Ella siempre nos daba consejos por si había un
naufragio. Nos decía como debíamos abandonar el barco. Cómo colocar el
salvavidas y cómo saltar al mar.
Siempre prestaba una especial atención a no
hundirse si había un naufragio y quedábamos a la deriva. Creo que se ahogó
alguna vez. Que se hundió y nadie apareció para salvarla. Por eso nos explicaba
todo esto. No le tenía miedo al agua y salía a nadar cada mañana cuando vivía
en su casa de la playa. Siempre salía a nadar después del desayuno.
Tenía una rutina marcada, cada día hacía lo mismo, menos los martes. Los martes cogía su coche y
se iba no sabemos a dónde. Desaparecía. Ese día siempre subía la marea como
queriendo llamar su atención pero ella no iba a nadar los martes.
Un armario de su casa de la playa estaba lleno de
cuadernos. Escribía algo cada vez que salía del agua. Una nota sobre un
naufragio, un consejo para no hundirse en el mar. Era una experta en olas,
mareas y vientos.
Una vez se tatuó el viento en el brazo. Y nosotros le
preguntábamos cómo alguien puede tatuarse el viento. Se reía y nos decía que si
el viento es favorable no te ahogas.
Yo creo que fue feliz aunque a veces se ahogara. Creo
que aprendió a nadar para sobrevivir. Y cuando alguien quiere sobrevivir es
porque alguna vez fue feliz y quiere volver a vivir esa experiencia. Por eso
creo que ella lo fue.
Que caprichosa es la vida. Porque ella murió ahogada
en sus propios recuerdos, cuando olvidó como nadar. Cuando olvidó qué era un
naufragio.
Cuando su enfermedad apareció, salía a la playa y se
quedaba mirando el mar. Después del desayuno. Nunca más volvió a pisar el agua.

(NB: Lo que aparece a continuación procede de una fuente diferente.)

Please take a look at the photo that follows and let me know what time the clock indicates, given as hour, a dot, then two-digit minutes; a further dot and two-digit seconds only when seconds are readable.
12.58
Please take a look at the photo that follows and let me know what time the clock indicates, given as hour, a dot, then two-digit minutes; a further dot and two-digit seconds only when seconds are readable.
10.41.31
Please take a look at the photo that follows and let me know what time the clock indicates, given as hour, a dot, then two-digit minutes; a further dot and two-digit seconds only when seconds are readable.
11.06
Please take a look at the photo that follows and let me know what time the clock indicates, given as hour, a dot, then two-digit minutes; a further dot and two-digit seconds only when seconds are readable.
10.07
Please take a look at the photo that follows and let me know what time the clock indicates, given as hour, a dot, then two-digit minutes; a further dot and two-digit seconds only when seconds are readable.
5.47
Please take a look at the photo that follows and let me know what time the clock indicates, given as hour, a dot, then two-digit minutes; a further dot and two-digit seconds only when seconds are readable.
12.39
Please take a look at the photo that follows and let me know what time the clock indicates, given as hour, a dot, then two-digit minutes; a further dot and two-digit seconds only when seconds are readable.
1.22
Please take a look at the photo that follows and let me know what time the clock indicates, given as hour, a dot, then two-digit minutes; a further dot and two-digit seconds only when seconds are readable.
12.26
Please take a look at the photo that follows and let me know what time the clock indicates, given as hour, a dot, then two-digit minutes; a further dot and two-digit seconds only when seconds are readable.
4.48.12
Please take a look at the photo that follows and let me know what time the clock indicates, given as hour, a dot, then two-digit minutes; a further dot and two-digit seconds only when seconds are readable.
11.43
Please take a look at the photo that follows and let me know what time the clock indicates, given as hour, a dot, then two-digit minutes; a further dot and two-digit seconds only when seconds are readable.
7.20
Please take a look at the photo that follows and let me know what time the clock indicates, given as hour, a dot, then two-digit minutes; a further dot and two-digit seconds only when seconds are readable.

Sólo miraba el mar. Horas y horas. Luego entraba en la casa de la playa, abría
el armario y sacaba un cuaderno sin terminar. Escribía todos los días lo mismo:
aún no me he olvidado de olvidar. La fecha del día al lado. Y así durante años.
Los martes desaparecía y cuando se hacía de noche
teníamos que ir a buscarla. Se perdía y la encontrábamos llorando. Decía que
quería ir a un sitio pero que no recordaba cual. Qué necesitaba una brújula.
Nos costaba horas tranquilizarla.
Lo perdió todo menos su casa de la playa. Y allí nos
dejó un día, cuando la marea estaba más baja que nunca porque se había cansado
de llamar su atención. Creo que no murió por su enfermedad. Que murió de pura
melancolía por su mar, porque ya no podía nadar.
Un año después, un domingo me acerqué a la casa de la
playa para pasar el día de descanso. Descubrí un lugar escondido donde guardaba
brújulas y mapas que ella misma había hecho. Fotografías antiguas. Un diario de
un capitán de barco. Su padre había tenido un barco pero naufragó porque no
había un faro cerca. Murió intentando no ahogarse. No había viento favorable
para él. Ella sobrevivió por el mismo viento que mató a su padre. Por eso
construyó la casa de la playa en el lugar del naufragio. Un faro como homenaje
a todos los barcos hundidos.
Encontré un mapa que indicaba un lugar cerca de la
casa y fui a comprobar que era. Había escondido en el bosque una réplica exacta
del barco de su padre y cada martes iba a construir algo nuevo en él. Cada nota
que escribía en sus cuadernos cuando salía de nadar era un apunte sobre cómo
avanzar el barco. Nadie sabía nada. Nadie lo descubrió antes hasta ese día. Al
lado de la puerta principal había tallado una inscripción: el viento no te
salva. Te salva la furia con la que te agarras al salvavidas y lo bien nivelada
que tengas tu brújula.
Qué coraje tenía dentro la mujer mar. Cuánto nos quedó
por decirla. Ojalá hubiera sabido que nos salvó a todos, de ese naufragio que llaman soledad.